There’s an editing acronym I’ve become familiar with over the past few years – NQR, or ‘Not Quite Right’. It’s a polite way for an editor to say, ‘Hey, the word you’ve used here isn’t working – can you try something else?’ I’ve often laughed guiltily at the word circled on the page – having known all along, for example, that ‘astringent’ is not an apt descriptor for the smell of seaweed.
I love the acronym NQR so much, I’ve started using it outside of the realm of writing. Last week I sniffed the yoghurt in the fridge and concluded that it was NQR. Chatting to a real estate agent at the local shops yesterday, I decided that there was something NQR about him. Summer in Sydney has been NQR this year, and there’s something definitely NQR about the popularity of Junior Masterchef.

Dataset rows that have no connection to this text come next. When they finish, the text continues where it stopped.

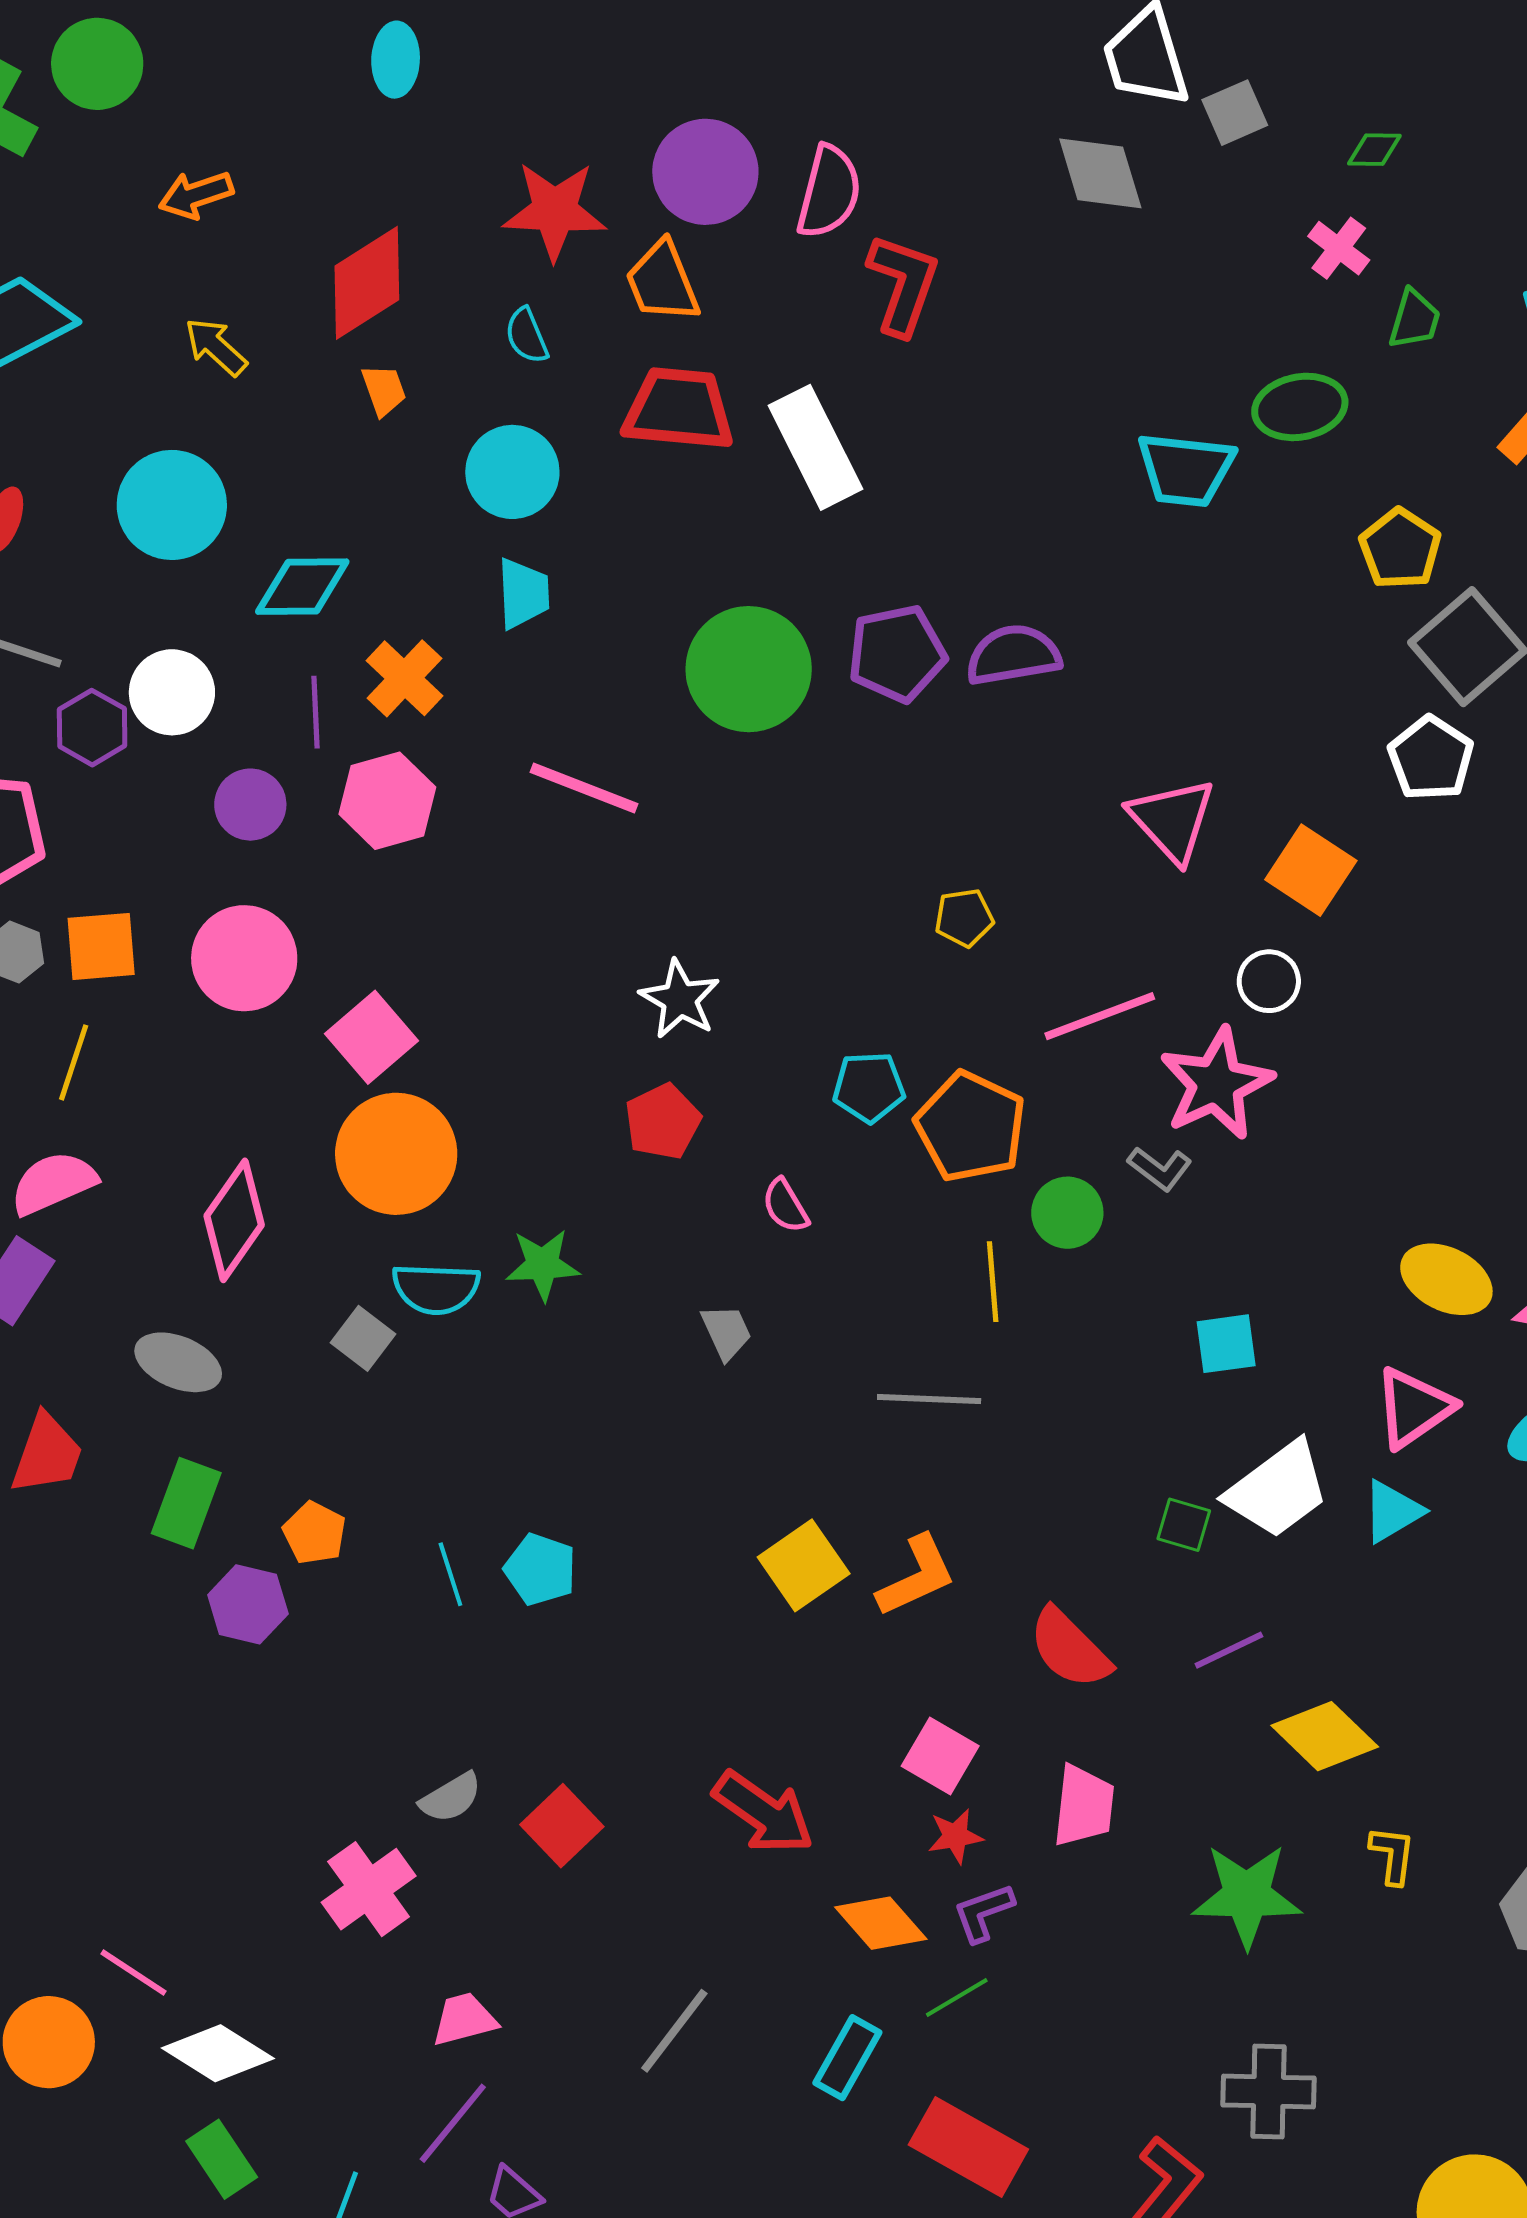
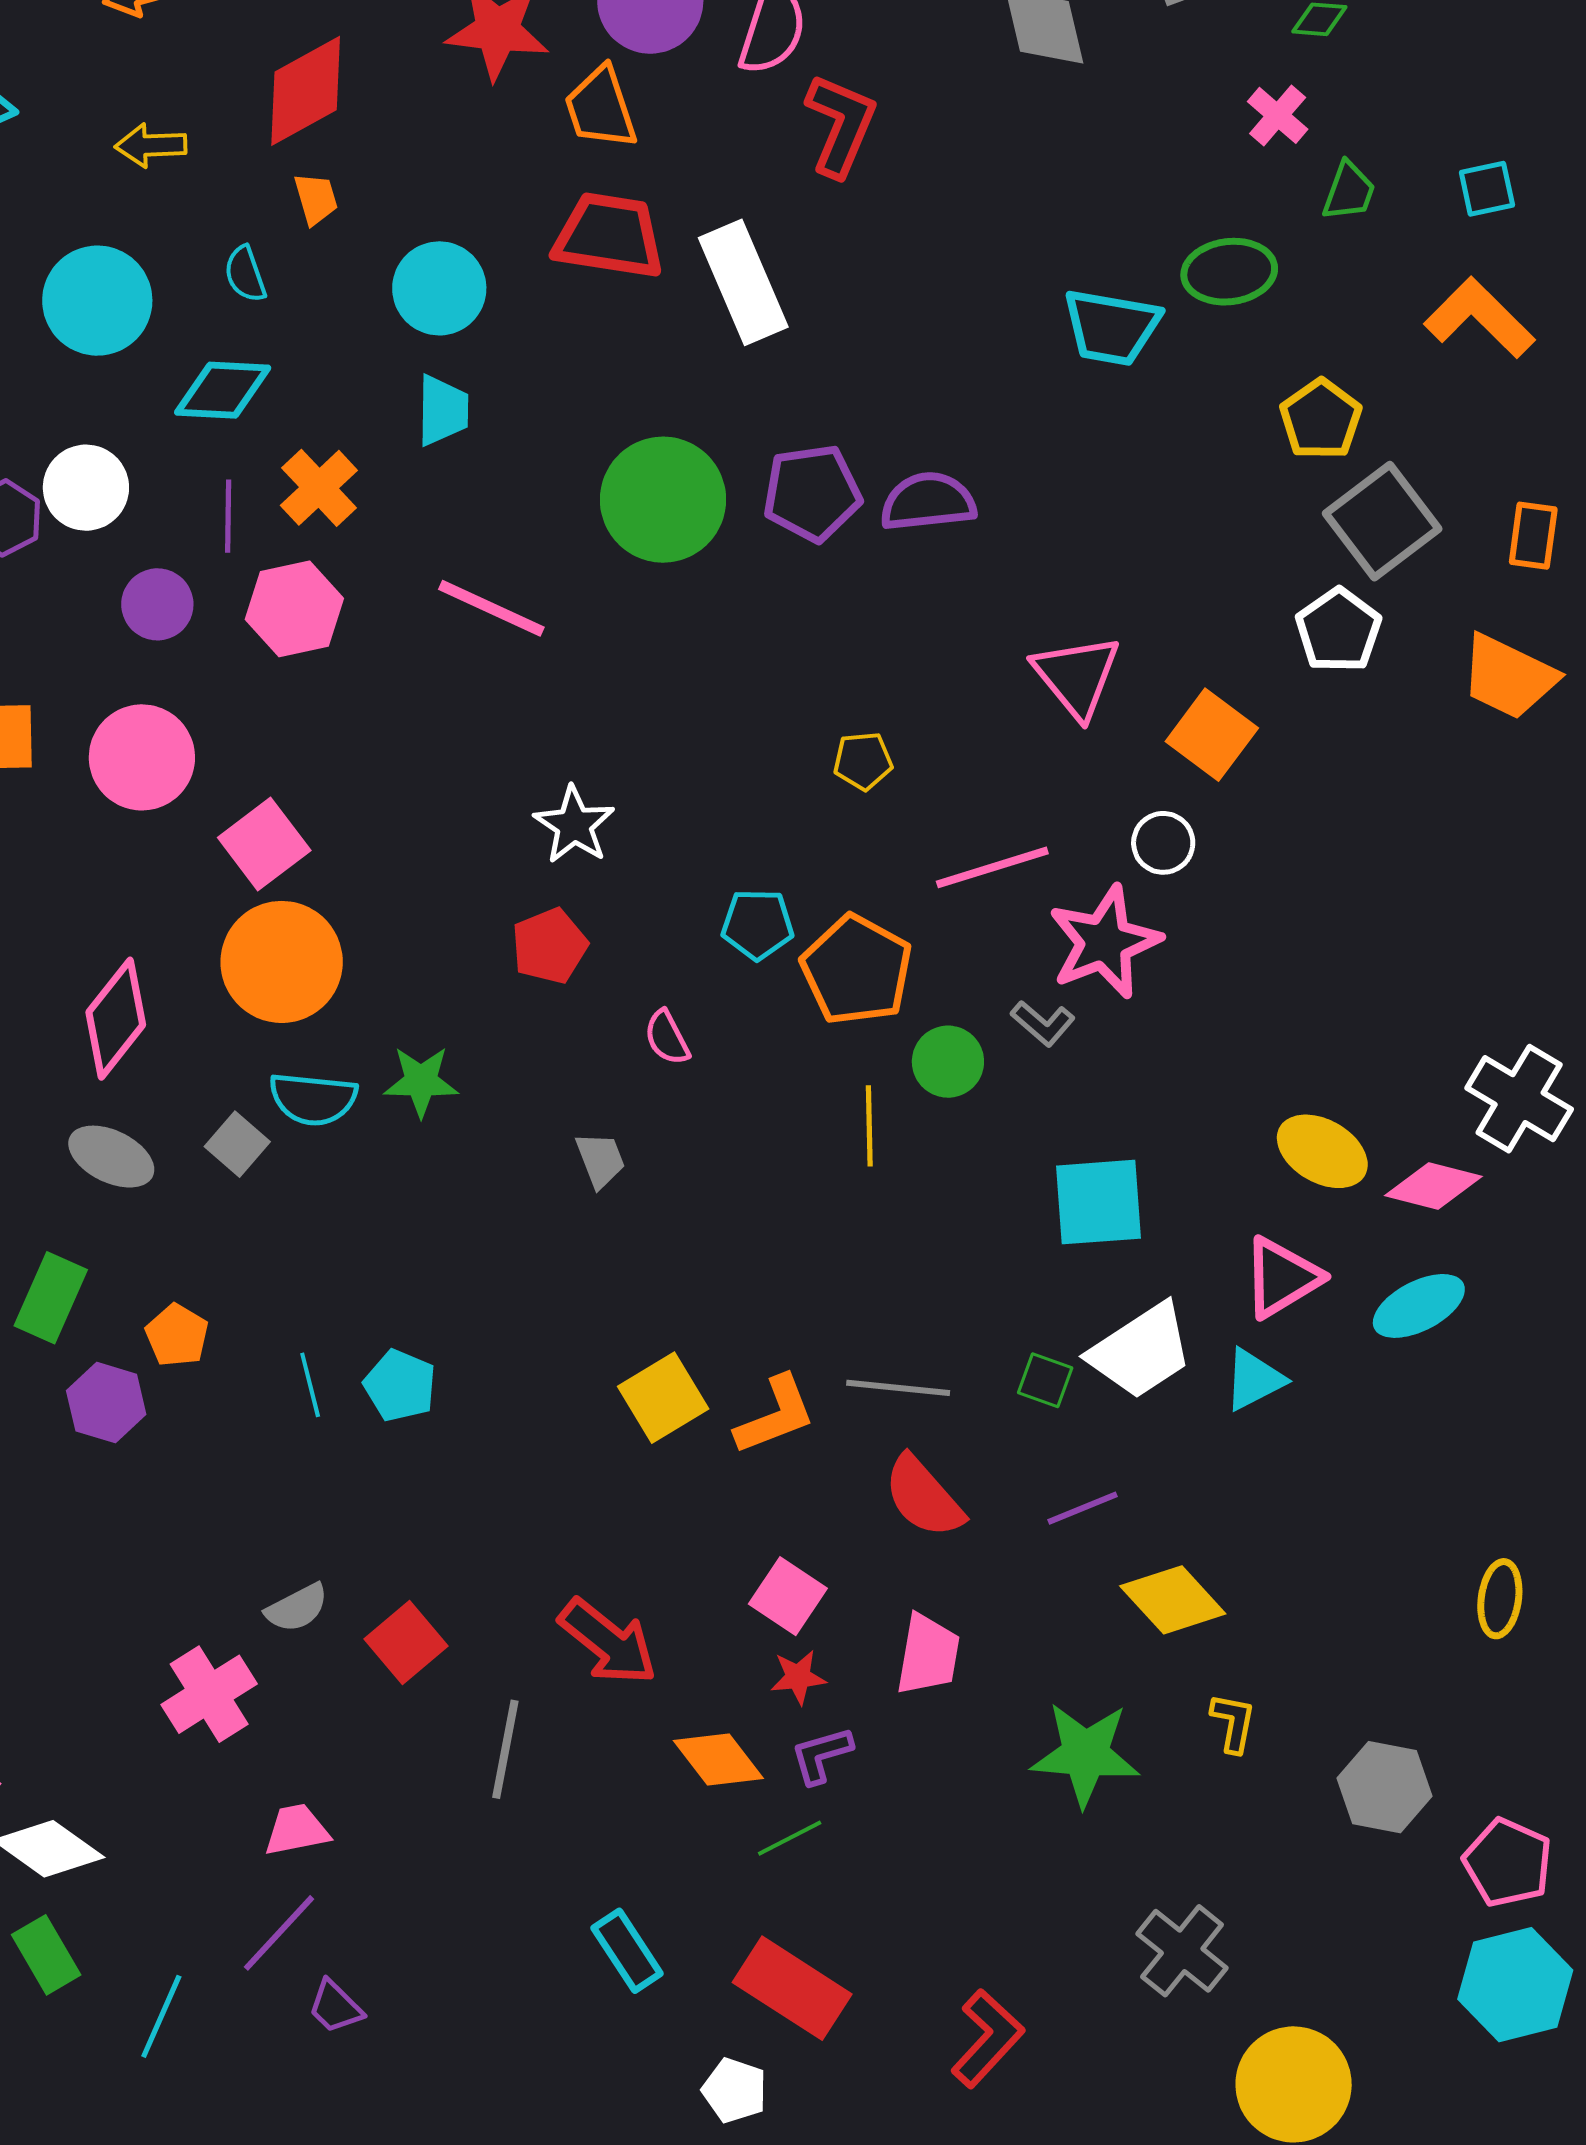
cyan semicircle: (527, 336) -> (245, 274), moved
yellow arrow: (216, 347) -> (151, 145), turned -48
cyan square: (1226, 1344) -> (1098, 1202), size x1.5
gray ellipse: (178, 1362) -> (111, 1157), moved
gray line: (929, 1399) -> (898, 1388), moved
gray line: (674, 2031) -> (505, 1749), moved, turned -30
cyan rectangle: (847, 2058) -> (627, 1951), moved, turned -66
gray cross: (1268, 2092) -> (1182, 1951), moved, turned 34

And recently, I wondered if there was something NQR about two men I have had a mild crush on for some time: Alain de Botton (Philosopher) and Firass Dirani (Actor). And in both cases, it was because of the way they talked about their mothers.

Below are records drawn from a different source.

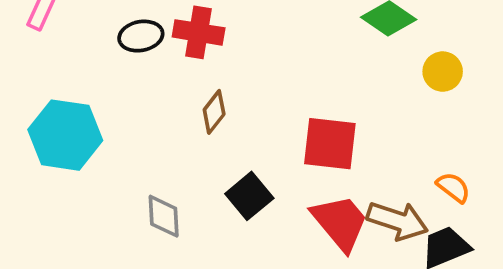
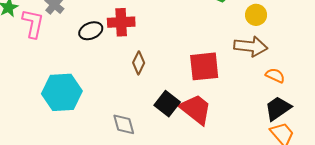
brown arrow: (397, 221) -> (251, 46), moved
red trapezoid: (340, 222) -> (196, 109), moved

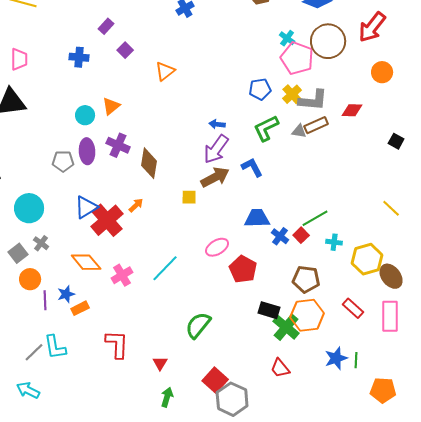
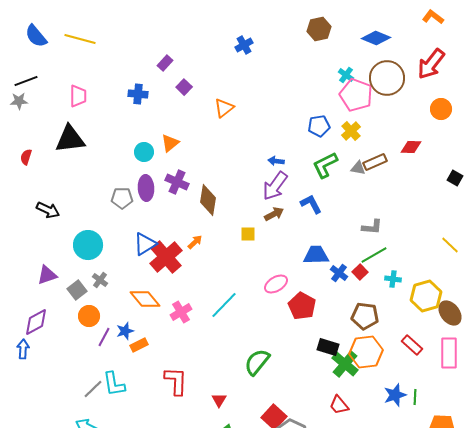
gray L-shape: (313, 100) -> (372, 227), moved, size x0.7
brown arrow: (215, 177) -> (274, 214), size x0.7
purple line: (45, 300) -> (104, 337), turned 30

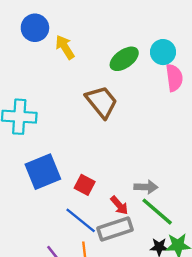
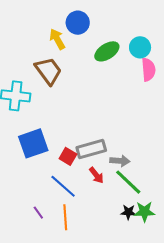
blue circle: (35, 28) -> (78, 23), moved
brown trapezoid: (102, 102) -> (48, 71), moved
gray rectangle: (115, 229) -> (91, 149), moved

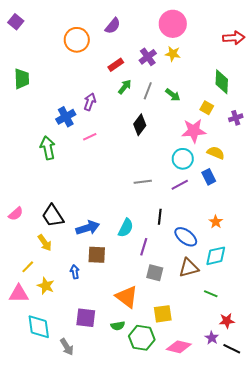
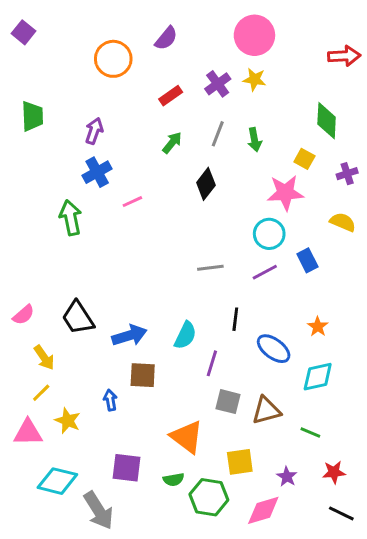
green arrow: (125, 87) -> (172, 143), moved
green arrow: (173, 95) -> (254, 140), turned 42
purple arrow: (90, 102) -> (94, 131), moved
yellow semicircle: (216, 153) -> (343, 222), moved
yellow arrow: (45, 243) -> (44, 357), moved
brown triangle: (189, 268) -> (266, 410), moved
cyan diamond: (39, 327) -> (57, 481), turned -68
purple star: (212, 338) -> (287, 477), moved
gray arrow: (67, 347) -> (99, 510), size x1.5
pink diamond: (179, 347) -> (263, 510), turned -30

In de Botton’s case, he was quoted in an article (Sunday Life, 19/2/12) describing his mother thus: ‘She had a hard time being a maternal figure and wasn’t able to give me the confidence that I believe a boy needs to succeed with women in adolescence… Even now, the sort of women who remind me of my mother – glamorous, high maintenance – put me off.’
Meanwhile, up the other end of the spectrum, Dirani was quoted a fortnight later, stating: ‘My mother, Sobhia, is the strongest woman I know. She is Lebanese; fiery and passionate… Needless to say, my future girlfriend/wife would have to love my mother. She would need to respect her more than she respects me.’
Really? The extremity of these comments interested me – de Botton blames his mother for his early romantic failures, while Dirani lauds his mother as a model of virtue to which all aspiring partners should pay homage. There’s something NQR about it: there’s Bad-Ass Mum and Perfect Mum. Where’s the middle ground?
In my experience, mothers are complex beings. Like the characters in my novel, real mothers are flawed. They love their children desperately, they fail to meet expectations (especially their own) but they do the best they can in an increasingly complicated world. They are neither Good nor Evil, neither utterly virtuous nor thoroughly irredeemable.
When my own kids grow up, I can only hope they won’t relegate me to either end of the maternal spectrum. Instead, I hope they will locate me – and love me – somewhere in between… in the terrain of the ‘Good Enough’ mother. And that’s where most of us operate most of the time, don’t you think?